I should make particular mention of the festival program book, which contains a specially commissioned scholarly essay for each film. (In a perfect film-world, every festival would do this.) Brian Darr's piece on Jujiro, for instance, enormously helped my appreciation of this movie.
-- At The House Next Door, Ryland writes in detail about his festival experience and also helpfully collects links to other coverage.
-- I reecently realized that Jonathan Rosenbaum's website has an entire section called "Notes" that I'd been unaware of: lots of good reading there. Also, he has an informative report from the Bologna Ritrovato at Moving Image Source.

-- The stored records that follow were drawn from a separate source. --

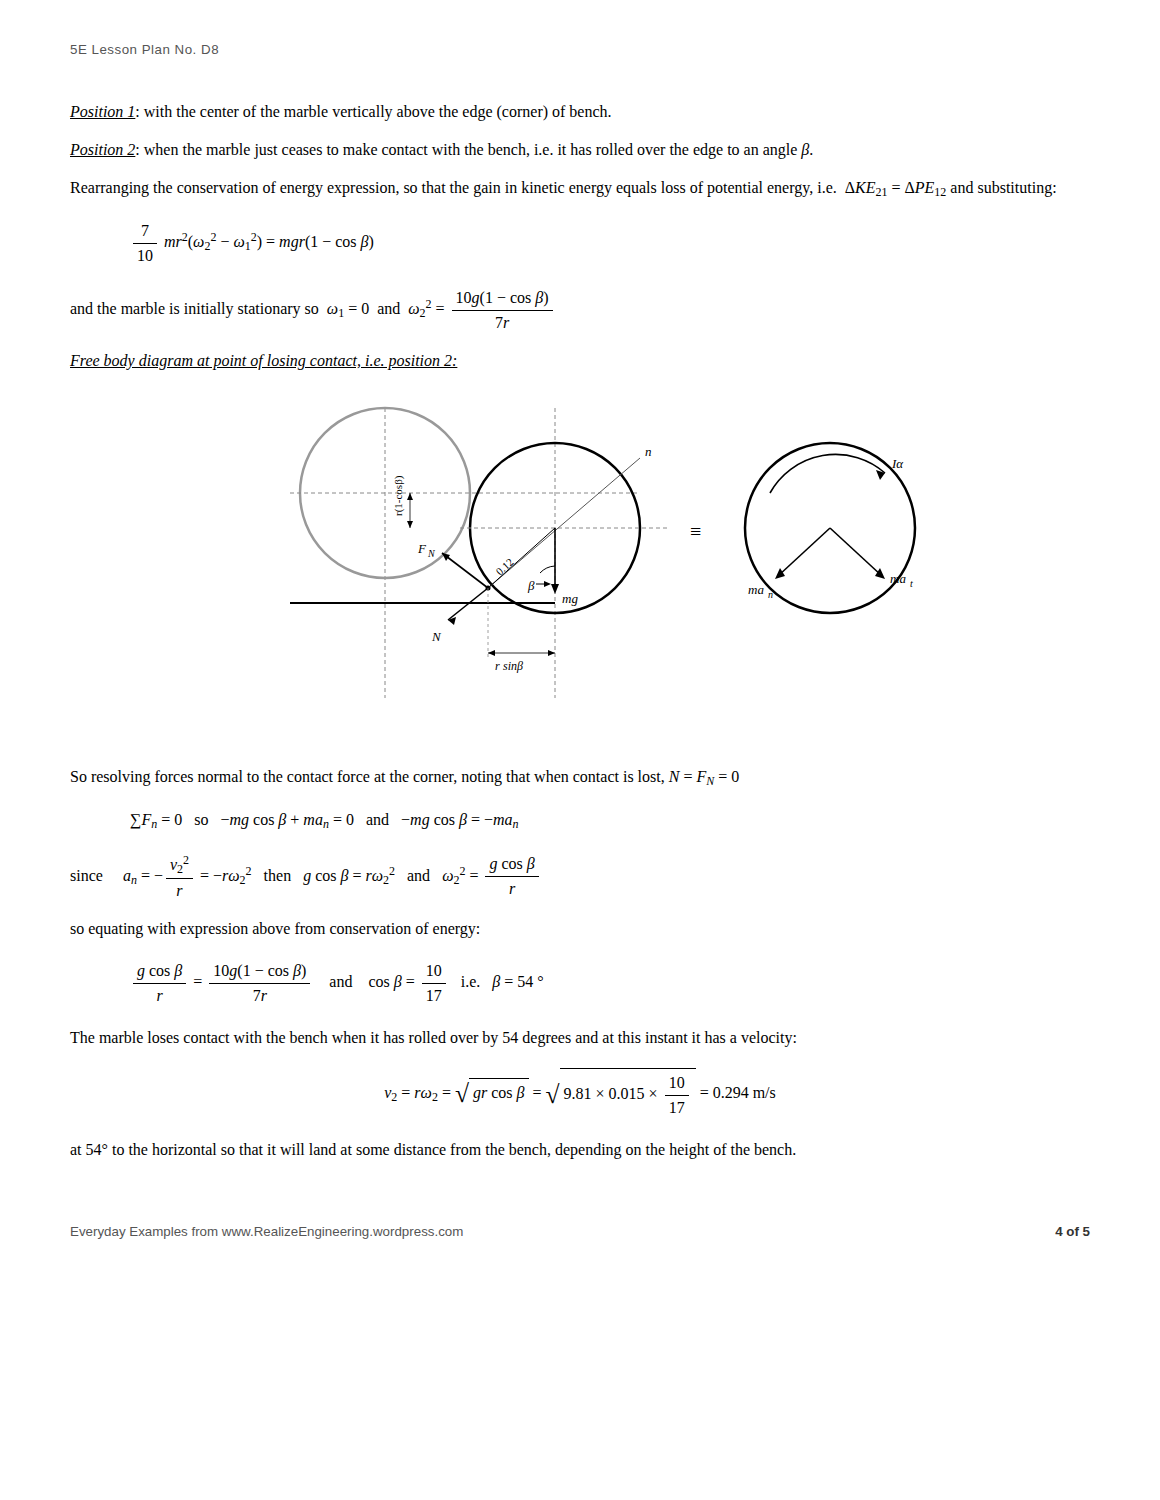5E Lesson Plan No. D8
Position 1: with the center of the marble vertically above the edge (corner) of bench.
Position 2: when the marble just ceases to make contact with the bench, i.e. it has rolled over the edge to an angle β.
Rearranging the conservation of energy expression, so that the gain in kinetic energy equals loss of potential energy, i.e. ΔKE21 = ΔPE12 and substituting:
710 mr2(ω22 − ω12) = mgr(1 − cos β)
and the marble is initially stationary so ω1 = 0 and ω22 = 10g(1 − cos β) 7r
Free body diagram at point of losing contact, i.e. position 2:
n F N N mg 0.12 β r(1-cosβ) r sinβ ≡ Iα ma t ma n
So resolving forces normal to the contact force at the corner, noting that when contact is lost, N = FN = 0
∑Fn = 0 so −mg cos β + man = 0 and −mg cos β = −man
since an = −v22 r = −rω22 then g cos β = rω22 and ω22 = g cos β r
so equating with expression above from conservation of energy:
g cos β r = 10g(1 − cos β) 7r and cos β = 1017 i.e. β = 54 °
The marble loses contact with the bench when it has rolled over by 54 degrees and at this instant it has a velocity:
v2 = rω2 = √gr cos β = √9.81 × 0.015 × 1017 = 0.294 m/s
at 54° to the horizontal so that it will land at some distance from the bench, depending on the height of the bench.
Everyday Examples from www.RealizeEngineering.wordpress.com 4 of 5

-- David Bordwell has a terrific, must-read post that begins with this 1927 H.L. Mencken quote: "The first moving-pictures, as I remember them thirty years ago, presented more or less continuous scenes. They were played like ordinary plays, and so one could follow them lazily and at ease. But the modern movie is no such organic whole; it is simply a maddening chaos of discrete fragments. The average scene, if the two shows I attempted were typical, cannot run for more than six or seven seconds. Many are far shorter, and very few are appreciably longer. The result is confusion horribly confounded. How can one work up any rational interest in a fable that changes its locale and its characters ten times a minute?"
-- Andrew Tracy opens his Reverse Shot piece on Hellboy II thus: "Talking faux-seriously about juvenilia has become a marvelous way to avoid talking seriously about the serious."
-- Exciting news from the Toronto International Film Festival: the avant-garde program will include work by Jean-Marie Straub, Nathaniel Dorsky, James Benning, Jim Jennings, Jennifer Reeves, and Pat O'Neill, among others.
-- Craig Keller: "If we have to classify the films of Louis Feuillade — and we don't, because there are no rules in cinema or criticism (love or war) — ...we'd do well to stop deferring to the contemporary marketing that announced them as adventure serials, and start referring to these (un-/)determinedly recursive five-plus-hour sagas by what they really are, which are extended psychodramas — dangerous, occult, quasi-cathartic manipulations of the spectating psyche."
-- A commenter at Dan's place indicates that a Murnau/Borzage DVD box is imminent from Fox. (Wow.)
pic: The Danish director Benjamin Christensen (of Haxan and The Mysterious X) plays a painter in Dreyer's Mikael.